*** Extract to read Section Begins ***

- When the client is consistently able to maintain the very slow rate for several minutes at a time, proceed to the moderately slow and slightly slow rates. Along the way, begin to fade out the rate reference, until the client is able to produce the desired rates while speaking solo. At this point, the client should have sufficient skill to begin using controlled articulation rate in real-life situations.
- A variation of the above is to develop the client's ability to manipulate articulation rate (very slow, moderately slow, and slightly slow) while saying multi-syllable words. In most cases, regulated articulation rate will result in improved articulatory accuracy and intelligibility for such words.
- The ultimate goals are (1) for the client to speak in a natural sounding way at a reasonably normal rate, while monitoring fluency, articulation rate and intelligibility, and (2) to reduce articulation rate as necessary to maintain fluent, intelligible, well-organized speech.
- Increase the frequency and duration of pauses during speech. Another way to regulate speaking rate is to alter pausing patterns. Speakers tend to pause in predictable places during conversation, narration, and oral reading. Often, these pauses coincide with speech breathing and they occur at major grammatical boundaries such as the end of a sentence or clause. A typical speaker is able to produce many syllables on one breath. (Try reading the following sentence at a typical rate, and note how far into the sentence you get before you need to breath: Cluttering is a communication disorder that is characterized by disorganized language output, imprecise or inaccurate articulation, excessive interjections and revisions, and bursts of rapid or irregular speech.) Usually, the duration of these pauses is fairly brief (i.e., < 1/3 of second). During therapy, the aim is to encourage clients who clutter to reduce their speech rate by producing longer, more frequent pauses. Oral reading is a good context for practicing this skill. Listed below is a sequence of activities that we've found to be successful in altering pause patterns with clients who clutter.

*** Extract to read Section Ends ***

**Things to do**
1/ Translate this sentence from the passage on cluttering therapy into Spanish: "Oral reading is a good context for practicing this skill."
2/ Write out the part of the passage on cluttering therapy that starts at "- A variation" and ends at "for such words.", without changing a word.

*** Entries supplied Section Begins ***

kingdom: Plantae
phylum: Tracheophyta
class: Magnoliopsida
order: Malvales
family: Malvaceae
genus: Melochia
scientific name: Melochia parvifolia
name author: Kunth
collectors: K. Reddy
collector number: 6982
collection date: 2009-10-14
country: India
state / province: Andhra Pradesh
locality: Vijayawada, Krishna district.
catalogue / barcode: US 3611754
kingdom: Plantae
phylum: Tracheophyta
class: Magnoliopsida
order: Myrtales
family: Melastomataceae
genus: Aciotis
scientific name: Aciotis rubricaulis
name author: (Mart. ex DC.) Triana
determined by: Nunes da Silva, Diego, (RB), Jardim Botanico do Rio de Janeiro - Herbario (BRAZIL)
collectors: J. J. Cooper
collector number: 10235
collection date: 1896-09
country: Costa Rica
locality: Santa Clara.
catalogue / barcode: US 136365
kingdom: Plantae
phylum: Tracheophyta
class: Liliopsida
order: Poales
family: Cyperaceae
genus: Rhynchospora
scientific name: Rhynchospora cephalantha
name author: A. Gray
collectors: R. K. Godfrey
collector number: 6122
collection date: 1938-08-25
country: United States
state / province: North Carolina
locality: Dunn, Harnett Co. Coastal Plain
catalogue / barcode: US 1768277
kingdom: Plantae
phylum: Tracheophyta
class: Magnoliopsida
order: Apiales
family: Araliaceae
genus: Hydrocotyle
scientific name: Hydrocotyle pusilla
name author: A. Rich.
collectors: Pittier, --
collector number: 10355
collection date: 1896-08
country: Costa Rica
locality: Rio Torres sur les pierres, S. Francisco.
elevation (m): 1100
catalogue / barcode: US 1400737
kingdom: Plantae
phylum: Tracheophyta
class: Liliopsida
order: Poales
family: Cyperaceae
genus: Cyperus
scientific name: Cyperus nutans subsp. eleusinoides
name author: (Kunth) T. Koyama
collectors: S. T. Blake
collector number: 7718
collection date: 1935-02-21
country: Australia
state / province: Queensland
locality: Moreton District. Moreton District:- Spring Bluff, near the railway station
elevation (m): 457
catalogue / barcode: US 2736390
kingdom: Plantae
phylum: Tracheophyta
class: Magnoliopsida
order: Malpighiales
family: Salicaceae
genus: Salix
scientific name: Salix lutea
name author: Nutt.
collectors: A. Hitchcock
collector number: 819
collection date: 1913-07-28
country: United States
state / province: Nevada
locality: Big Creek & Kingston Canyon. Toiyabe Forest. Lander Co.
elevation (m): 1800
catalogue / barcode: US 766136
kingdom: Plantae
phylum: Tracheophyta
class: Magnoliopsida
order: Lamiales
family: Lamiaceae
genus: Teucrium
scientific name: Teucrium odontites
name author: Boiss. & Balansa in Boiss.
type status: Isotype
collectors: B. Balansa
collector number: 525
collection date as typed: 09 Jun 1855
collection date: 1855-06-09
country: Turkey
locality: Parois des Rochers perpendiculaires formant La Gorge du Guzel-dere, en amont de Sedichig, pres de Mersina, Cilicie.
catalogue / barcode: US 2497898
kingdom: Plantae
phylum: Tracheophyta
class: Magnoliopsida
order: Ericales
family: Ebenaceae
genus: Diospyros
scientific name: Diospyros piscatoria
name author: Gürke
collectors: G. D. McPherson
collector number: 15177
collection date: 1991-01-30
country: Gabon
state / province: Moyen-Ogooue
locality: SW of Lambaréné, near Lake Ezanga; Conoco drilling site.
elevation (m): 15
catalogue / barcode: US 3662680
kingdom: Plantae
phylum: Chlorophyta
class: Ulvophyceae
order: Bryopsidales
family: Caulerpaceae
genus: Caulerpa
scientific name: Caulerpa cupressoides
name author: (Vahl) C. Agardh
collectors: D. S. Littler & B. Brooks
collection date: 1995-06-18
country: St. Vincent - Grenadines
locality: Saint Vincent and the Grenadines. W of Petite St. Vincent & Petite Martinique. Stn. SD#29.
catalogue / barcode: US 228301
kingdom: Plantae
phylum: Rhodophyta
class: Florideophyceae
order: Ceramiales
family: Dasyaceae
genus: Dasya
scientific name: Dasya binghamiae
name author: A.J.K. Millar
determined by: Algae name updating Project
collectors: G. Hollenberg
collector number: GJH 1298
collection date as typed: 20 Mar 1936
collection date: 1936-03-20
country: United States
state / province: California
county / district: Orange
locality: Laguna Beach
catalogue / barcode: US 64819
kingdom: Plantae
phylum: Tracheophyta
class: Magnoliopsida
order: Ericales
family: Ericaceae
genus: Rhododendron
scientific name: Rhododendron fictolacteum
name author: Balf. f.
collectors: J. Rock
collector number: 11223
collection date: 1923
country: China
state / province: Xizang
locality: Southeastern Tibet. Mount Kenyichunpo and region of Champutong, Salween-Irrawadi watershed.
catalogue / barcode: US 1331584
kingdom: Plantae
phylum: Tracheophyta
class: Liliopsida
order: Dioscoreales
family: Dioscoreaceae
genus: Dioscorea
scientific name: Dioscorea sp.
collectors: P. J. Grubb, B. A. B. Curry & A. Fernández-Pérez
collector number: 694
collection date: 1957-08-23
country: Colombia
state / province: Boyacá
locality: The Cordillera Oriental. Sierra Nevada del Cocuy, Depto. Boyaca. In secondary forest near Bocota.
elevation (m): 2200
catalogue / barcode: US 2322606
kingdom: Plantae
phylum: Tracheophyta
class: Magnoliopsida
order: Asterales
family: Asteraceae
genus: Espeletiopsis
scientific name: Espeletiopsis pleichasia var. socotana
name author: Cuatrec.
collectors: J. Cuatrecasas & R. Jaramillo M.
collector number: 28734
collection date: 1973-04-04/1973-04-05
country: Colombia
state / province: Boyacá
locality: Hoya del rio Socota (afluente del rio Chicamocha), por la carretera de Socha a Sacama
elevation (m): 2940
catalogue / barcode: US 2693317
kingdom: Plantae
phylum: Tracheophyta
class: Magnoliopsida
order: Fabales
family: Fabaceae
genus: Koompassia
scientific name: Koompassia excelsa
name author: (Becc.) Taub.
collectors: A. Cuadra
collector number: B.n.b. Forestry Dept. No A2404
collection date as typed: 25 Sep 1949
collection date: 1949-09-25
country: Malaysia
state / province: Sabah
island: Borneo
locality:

*** Entries supplied Section Ends ***

**Response list**
1/ La lectura oral es un buen contexto para practicar esta habilidad.

2/
- A variation of the above is to develop the client's ability to manipulate articulation rate (very slow, moderately slow, and slightly slow) while saying multi-syllable words. In most cases, regulated articulation rate will result in improved articulatory accuracy and intelligibility for such words.